My smile widened. "Because I don't challenge you?"

"No, because you look happy. It's a look that agrees with you." His expression was soft.

"Happiness is an illusion. Short and fleeting. Here one moment and gone the next."

He brushed back my hair. "Who is it that instilled in you such a dark outlook in life?"

"Someone who no longer matters," I said, the dark memories threatening to steal more of the cloud I floated on, making my perch in this drowsy dream world even more precarious.

"He must have meant something at one time, macushla, for you to hold tight to such a sentiment."

I shifted, my eyes falling from his as the contentment faded until it was no more than a wisp across my senses.

"Who was it that helped you hide what you were after your making? Who instilled such fear in our kind?" he asked, his voice pulling at me, tugging at me until I wanted to reveal my deepest secrets.

"Why do you need to know that?" I asked, trying to think past the cloying cloud in my mind, actively fighting it now.

"Because, macushla, that person did you a grave disservice. I would have his name," Thomas said, the gentleness falling from his voice as a hint of steel threaded through it.

I winced and shook my head, the movement becoming violent as the words surfaced in my head. "No, no. He helped me."

"Did he?" That silken voice twined around me. "He left you knowing nothing about your new state. Not how to protect yourself or how to navigate the world. My enforcer tells me you had not seen sunlight since your making. What kind of monster deprives another of the sun?"

"It's not like that." The mental forest trembled around me, disturbed by my inner turbulence much as a storm would have rustled the trees and thunder shaken the ground.

"I can make you tell me," Thomas said.

The world around me froze, time standing still at that one statement. My mental forest settled and a calm similar to the contentment of earlier took hold, but this time deeper and stronger.

"Do your worst. Sire."

He drew back, his eyes narrowed, his fangs turning his handsome face into something out of this world. I sat up on the couch taking advantage of the space as he stood, pacing from one end of the room to another.

The fact that he hadn't already compelled me, told me he couldn't. It made hope leap in my chest. Hope that Liam's advice had given me some semblance of freedom, that my free will hadn't been subsumed under his.

He grabbed the bloodwine off his desk then set it down without drinking it. While he was distracted, I threw my legs over the side of the day bed until I was sitting upright. My first instinct was to put distance between me and the item that had been privy to my weakness. I forced myself to wait, knowing that his blood had affected me in ways I did not fully understand. The only thing worse than staying seated, confined here, was standing and chancing falling flat on my face.
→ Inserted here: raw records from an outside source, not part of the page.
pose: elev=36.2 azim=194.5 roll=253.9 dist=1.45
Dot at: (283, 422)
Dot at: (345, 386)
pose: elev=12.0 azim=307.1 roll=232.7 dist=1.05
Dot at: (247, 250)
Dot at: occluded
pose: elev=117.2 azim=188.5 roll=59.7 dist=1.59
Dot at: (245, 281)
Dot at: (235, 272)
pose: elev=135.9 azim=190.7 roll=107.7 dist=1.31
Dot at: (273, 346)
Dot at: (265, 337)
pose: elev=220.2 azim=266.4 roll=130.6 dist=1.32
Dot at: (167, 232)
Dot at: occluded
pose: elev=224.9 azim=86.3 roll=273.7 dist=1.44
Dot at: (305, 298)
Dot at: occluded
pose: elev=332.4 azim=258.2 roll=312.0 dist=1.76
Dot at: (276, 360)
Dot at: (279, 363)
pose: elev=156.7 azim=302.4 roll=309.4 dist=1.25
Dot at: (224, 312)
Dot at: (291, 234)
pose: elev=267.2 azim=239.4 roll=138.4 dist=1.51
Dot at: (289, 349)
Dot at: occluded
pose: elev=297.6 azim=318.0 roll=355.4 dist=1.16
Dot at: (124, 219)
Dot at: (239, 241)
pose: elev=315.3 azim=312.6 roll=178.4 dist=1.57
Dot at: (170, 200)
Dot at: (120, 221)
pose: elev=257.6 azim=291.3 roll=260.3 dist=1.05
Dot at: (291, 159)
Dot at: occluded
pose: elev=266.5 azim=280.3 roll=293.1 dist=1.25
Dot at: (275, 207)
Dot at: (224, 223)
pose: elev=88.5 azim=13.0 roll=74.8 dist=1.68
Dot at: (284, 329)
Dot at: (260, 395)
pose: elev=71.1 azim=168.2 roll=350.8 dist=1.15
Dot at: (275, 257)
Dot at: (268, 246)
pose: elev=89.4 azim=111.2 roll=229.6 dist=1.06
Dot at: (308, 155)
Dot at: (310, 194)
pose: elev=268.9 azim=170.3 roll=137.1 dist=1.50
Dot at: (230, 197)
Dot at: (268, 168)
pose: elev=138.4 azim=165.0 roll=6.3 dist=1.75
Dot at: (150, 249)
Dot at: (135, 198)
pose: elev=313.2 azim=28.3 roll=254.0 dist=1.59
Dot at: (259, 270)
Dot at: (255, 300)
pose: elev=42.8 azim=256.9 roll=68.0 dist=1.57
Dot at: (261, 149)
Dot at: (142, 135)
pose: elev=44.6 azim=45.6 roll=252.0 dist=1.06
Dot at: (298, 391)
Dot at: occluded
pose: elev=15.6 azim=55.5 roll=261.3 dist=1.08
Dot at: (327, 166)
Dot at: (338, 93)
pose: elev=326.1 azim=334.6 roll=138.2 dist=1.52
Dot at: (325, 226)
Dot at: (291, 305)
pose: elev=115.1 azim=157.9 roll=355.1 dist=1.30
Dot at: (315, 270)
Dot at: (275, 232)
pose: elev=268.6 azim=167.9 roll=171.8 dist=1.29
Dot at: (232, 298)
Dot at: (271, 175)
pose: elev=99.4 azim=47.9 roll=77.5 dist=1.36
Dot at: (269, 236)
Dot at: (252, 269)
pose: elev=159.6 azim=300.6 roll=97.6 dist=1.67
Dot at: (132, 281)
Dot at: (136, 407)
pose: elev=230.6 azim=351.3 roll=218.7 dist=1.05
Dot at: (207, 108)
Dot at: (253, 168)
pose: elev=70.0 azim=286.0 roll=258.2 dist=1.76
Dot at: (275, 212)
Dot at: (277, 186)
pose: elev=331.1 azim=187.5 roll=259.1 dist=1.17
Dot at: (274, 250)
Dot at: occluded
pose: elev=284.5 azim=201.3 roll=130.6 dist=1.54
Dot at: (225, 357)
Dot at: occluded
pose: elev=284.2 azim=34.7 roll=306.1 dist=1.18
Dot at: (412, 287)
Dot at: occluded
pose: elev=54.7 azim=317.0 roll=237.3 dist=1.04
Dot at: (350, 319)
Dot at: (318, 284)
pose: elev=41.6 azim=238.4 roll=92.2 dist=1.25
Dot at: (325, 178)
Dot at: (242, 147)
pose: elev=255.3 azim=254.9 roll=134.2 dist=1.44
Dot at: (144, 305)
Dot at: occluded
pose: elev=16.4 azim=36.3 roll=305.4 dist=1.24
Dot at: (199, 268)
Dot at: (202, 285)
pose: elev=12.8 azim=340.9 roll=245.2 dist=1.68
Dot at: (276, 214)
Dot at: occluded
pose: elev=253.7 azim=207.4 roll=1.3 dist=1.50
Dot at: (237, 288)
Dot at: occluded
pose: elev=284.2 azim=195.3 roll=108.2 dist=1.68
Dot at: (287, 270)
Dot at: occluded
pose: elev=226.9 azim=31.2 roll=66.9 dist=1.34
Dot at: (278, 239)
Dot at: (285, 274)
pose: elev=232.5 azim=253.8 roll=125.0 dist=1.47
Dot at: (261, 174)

I did not want to show weakness. Baby vamp I might be, but I was a badass infant capable of keeping my feet under me at all times.

"Aileen, one day you're going to see I'm right—that this world you are now a part of is not the worst fate you could bear, and that I saved you from a life of mediocrity," Thomas said, his back to me as I pushed myself to standing. I wobbled but somehow managed to remain upright.

"Hell will freeze over before that day comes." Confidence rang in my voice.

He turned to me, whatever emotions, whatever frustration he'd felt, masked by the confidence in his expression. "I am sure all children tell that to their parents."

I raised an eyebrow at him. "I've already got parents. You're not among them."

I didn't wait to be dismissed, making my way toward the door knowing my time upright was limited. Already my muscles wanted to collapse like wilted leaves of lettuce.